FM – Quando é que a sua relação com a área do turismo começou?

APS – Após uma licenciatura inicial em Línguas e Literaturas Modernas, Ramo Educacional, trabalhei alguns anos na área do ensino, mas logo percebi que não me sentia realizada nessa vertente e decidi fazer um novo curso, desta vez de Turismo. Trabalhei algum tempo numa agência de viagens/operador turístico e fiz também uma pós-graduação em Informação Turística Especializada e obtive a carteira profissional de Guia intérprete. Trabalho como guia certificada desde 2007, hoje em dia, como trabalhadora independente.

 

FM – O que veio mudar na maneira de trabalhar ao fazer esta formação?

APS – Desde que trabalho como guia, tive já vários contactos com pessoas com deficiências físicas e intelectuais e sempre achei que o setor do turismo está ainda longe do turismo verdadeiramente inclusivo e que seria importante investir mais nessa questão.  Esta formação é para mim uma forma de melhorar a qualidade dos meus serviços e uma forma de contribuir para esse objetivo global de um turismo acessível e socialmente sustentável para todos. O curso procura ajudar o guia a compreender a importância de preparar minuciosamente a visita, a aprender a trabalhar com os cuidadores, a compreender as dificuldades de aprendizagem, a avaliar e ajustar a performance do guia a um público especial, a desenvolver o uso de uma linguagem simples e compreensível, a lidar com situações complicadas e a trabalhar e melhorar a linguagem corporal.

 

FM – Que balanço faz do impacto desta formação?

APS – Vai permitir-me obter a certificação de T-Guide e poder passar a trabalhar mais com pessoas com dificuldades intelectuais ou de aprendizagem, já que neste momento o SNATTI tem já um departamento focado nesse mercado – o Guias de Portugal 4 All.

 

FM – Como correu a visita do dia 25 de março?

APS – Correu muito bem, excedeu as minhas expectativas. O grupo era bastante interessado, comunicativo e participativo. Penso que foi uma experiência enriquecedora para eles e para mim também.

 

FM – Qual a importância da aposta no turismo acessível e inclusivo, na sua perspetiva?

APS – É muito importante, pois segundo as estatísticas, há um bilião de pessoas que vive com algum tipo de deficiência, sendo que serão 80 milhões na União Europeia e um milhão e 700 mil em Portugal. No Turismo, os vários intervenientes têm de tomar medidas para prestarem serviços cada vez mais inclusivos, seguindo as diretivas do Código Mundial de Ética do Turismo.

 

FM – Como se consegue estimular a sensibilização dos operadores turísticos para esta aposta?

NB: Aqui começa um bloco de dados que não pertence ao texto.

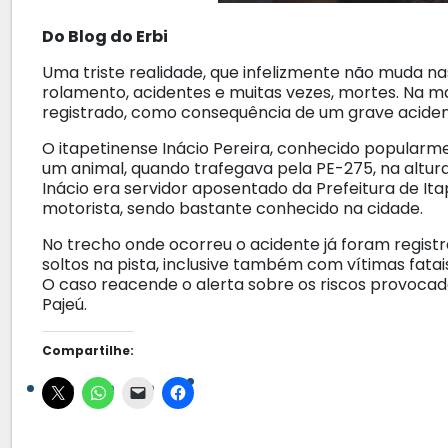
Do Blog do Erbi
Uma triste realidade, que infelizmente não muda nas
rolamento, acidentes e muitas vezes, mortes. Na m
registrado, como consequência de um grave aciden
O itapetinense Inácio Pereira, conhecido popular
um animal, quando trafegava pela PE-275, na altura
Inácio era servidor aposentado da Prefeitura de I
motorista, sendo bastante conhecido na cidade.
No trecho onde ocorreu o acidente já foram regist
soltos na pista, inclusive também com vítimas fatai
O caso reacende o alerta sobre os riscos provocado
Pajeú.
Compartilhe:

APS – Todos têm de perceber que se trata de uma questão de ética, de responsabilidade social e de respeito pelos direitos das pessoas com deficiência. Todos podemos, em algum momento, ficar com uma deficiência, seja ela temporária ou permanente, e todos merecemos ter acesso a um turismo de qualidade.

 

FM – O que é mais difícil de mudar, na sua opinião?

APS – Penso que o mais difícil de mudar são as barreiras físicas, que prejudicam a acessibilidade a restaurantes, museus, restaurantes, lojas…Temos ainda muitos espaços intervenientes no mundo do Turismo que não estão preparados para receber turistas com deficiências físicas ou dificuldades de mobilidade. Isso implica, muitas vezes, obras ou adaptações estruturais que nem sempre são fáceis de realizar ou nem sempre serão possíveis. A parte da formação, sensibilização é mais fácil, basta haver vontade a nível do sector público e privado.